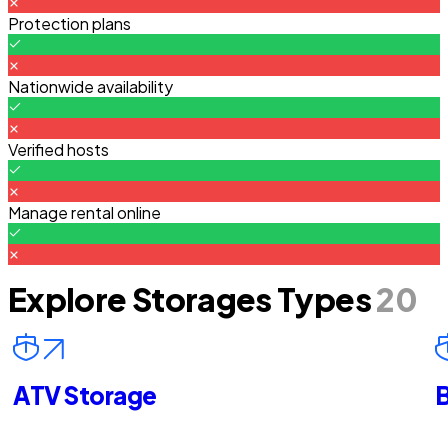
Protection plans
Nationwide availability
Verified hosts
Manage rental online
Explore Storages Types
20
ATV Storage
B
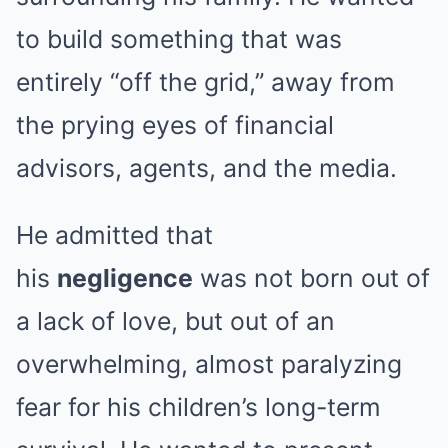
to build something that was
entirely “off the grid,” away from
the prying eyes of financial
advisors, agents, and the media.
He admitted that
his
negligence
was not born out of
a lack of love, but out of an
overwhelming, almost paralyzing
fear for his children’s long-term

■ Work instruction: Once the pictures are removed, set down what remains of the entries above exactly.

■ Expected output:
Protection plans
Nationwide availability
Verified hosts
Manage rental online
Explore Storages Types
20
ATV Storage
B
to build something that was
entirely “off the grid,” away from
the prying eyes of financial
advisors, agents, and the media.
He admitted that
his
negligence
was not born out of
a lack of love, but out of an
overwhelming, almost paralyzing
fear for his children’s long-term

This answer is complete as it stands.